*** Supplied material Section Begins ***

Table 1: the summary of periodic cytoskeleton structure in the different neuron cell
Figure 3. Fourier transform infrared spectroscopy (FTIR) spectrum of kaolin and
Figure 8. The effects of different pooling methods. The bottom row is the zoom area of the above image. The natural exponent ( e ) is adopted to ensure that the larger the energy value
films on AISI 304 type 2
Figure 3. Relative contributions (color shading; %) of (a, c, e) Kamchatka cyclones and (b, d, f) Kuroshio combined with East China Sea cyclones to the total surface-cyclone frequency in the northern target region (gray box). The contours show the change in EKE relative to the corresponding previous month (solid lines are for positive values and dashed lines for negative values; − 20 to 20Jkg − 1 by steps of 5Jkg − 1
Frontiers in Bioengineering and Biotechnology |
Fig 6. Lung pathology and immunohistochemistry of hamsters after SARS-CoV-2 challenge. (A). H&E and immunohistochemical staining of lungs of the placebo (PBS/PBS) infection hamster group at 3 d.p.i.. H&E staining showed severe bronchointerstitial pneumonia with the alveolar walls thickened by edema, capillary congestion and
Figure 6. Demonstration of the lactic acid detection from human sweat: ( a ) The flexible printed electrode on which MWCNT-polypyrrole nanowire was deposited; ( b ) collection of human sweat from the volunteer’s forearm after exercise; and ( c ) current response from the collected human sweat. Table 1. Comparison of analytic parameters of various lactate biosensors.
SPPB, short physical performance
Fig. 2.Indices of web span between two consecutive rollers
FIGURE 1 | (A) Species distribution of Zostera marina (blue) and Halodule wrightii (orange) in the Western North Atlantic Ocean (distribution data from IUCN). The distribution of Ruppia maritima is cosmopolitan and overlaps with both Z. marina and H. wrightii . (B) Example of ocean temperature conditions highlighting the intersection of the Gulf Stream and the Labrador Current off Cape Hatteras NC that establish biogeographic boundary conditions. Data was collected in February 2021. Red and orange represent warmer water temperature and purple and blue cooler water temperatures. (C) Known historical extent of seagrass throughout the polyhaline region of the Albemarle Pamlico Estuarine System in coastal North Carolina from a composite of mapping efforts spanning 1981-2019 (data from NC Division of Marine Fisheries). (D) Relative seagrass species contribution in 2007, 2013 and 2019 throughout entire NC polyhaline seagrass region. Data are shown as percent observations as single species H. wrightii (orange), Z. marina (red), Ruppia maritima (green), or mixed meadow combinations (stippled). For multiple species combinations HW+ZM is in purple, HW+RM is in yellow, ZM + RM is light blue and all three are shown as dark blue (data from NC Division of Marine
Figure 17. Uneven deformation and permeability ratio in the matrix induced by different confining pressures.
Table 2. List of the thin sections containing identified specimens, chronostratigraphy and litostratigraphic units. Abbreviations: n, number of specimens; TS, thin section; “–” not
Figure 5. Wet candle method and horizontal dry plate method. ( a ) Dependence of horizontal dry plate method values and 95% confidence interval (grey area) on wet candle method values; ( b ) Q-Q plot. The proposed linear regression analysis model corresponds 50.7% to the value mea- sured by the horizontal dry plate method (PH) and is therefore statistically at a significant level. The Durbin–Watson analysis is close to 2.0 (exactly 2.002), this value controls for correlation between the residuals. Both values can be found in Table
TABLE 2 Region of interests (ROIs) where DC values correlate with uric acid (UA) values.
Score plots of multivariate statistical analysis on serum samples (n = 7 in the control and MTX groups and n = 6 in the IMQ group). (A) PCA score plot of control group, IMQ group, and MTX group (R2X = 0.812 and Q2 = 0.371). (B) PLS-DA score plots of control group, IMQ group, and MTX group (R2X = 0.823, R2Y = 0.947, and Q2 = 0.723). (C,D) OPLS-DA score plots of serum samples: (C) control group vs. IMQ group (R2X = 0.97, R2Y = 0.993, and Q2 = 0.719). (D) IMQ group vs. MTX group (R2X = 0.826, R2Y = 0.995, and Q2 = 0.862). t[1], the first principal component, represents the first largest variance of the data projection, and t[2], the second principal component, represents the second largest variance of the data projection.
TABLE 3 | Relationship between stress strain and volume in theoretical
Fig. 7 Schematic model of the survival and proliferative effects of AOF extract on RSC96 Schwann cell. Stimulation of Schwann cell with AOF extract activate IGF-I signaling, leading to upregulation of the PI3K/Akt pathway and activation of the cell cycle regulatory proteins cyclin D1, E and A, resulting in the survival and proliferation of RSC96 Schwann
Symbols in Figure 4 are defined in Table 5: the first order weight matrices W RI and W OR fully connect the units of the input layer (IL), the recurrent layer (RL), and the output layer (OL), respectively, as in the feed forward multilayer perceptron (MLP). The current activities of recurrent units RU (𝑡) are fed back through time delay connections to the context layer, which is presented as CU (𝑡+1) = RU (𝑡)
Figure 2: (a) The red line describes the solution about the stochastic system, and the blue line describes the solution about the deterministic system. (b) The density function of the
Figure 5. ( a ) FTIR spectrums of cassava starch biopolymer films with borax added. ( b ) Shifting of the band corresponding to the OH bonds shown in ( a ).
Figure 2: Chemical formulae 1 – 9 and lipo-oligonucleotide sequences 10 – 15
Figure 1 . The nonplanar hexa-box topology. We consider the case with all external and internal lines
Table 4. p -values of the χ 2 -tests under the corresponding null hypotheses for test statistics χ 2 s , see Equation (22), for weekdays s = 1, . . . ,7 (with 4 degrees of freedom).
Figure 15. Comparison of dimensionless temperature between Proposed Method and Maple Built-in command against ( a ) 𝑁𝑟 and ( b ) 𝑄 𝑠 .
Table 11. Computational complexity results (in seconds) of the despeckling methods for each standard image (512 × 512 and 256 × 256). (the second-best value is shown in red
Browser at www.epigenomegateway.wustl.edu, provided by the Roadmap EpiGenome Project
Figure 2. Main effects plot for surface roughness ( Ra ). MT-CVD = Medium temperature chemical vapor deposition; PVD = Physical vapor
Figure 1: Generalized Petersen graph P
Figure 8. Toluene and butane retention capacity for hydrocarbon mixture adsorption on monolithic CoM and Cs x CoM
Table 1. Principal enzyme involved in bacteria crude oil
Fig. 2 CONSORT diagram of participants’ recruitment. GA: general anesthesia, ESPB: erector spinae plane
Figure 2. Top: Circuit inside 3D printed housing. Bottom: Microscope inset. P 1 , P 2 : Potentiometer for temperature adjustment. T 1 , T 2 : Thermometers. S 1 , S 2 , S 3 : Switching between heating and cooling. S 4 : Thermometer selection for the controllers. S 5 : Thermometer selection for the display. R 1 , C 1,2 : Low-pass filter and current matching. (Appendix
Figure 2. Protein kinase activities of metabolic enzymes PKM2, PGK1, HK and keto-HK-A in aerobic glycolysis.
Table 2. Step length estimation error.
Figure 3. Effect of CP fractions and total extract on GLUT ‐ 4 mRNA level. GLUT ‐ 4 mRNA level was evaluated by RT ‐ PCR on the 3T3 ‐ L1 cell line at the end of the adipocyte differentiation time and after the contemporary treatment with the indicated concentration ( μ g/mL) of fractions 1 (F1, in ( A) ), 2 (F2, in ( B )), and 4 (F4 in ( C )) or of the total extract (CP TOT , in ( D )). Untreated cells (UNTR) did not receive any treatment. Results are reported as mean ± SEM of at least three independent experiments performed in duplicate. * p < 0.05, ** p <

*** Supplied material Section Ends ***

__Problem to solve__.
Only the lines from the first line of the records through the line with "films on AISI 304 type 2" should be reproduced, exactly and with nothing added.

__Exercise answer__.
Table 1: the summary of periodic cytoskeleton structure in the different neuron cell
Figure 3. Fourier transform infrared spectroscopy (FTIR) spectrum of kaolin and
Figure 8. The effects of different pooling methods. The bottom row is the zoom area of the above image. The natural exponent ( e ) is adopted to ensure that the larger the energy value
films on AISI 304 type 2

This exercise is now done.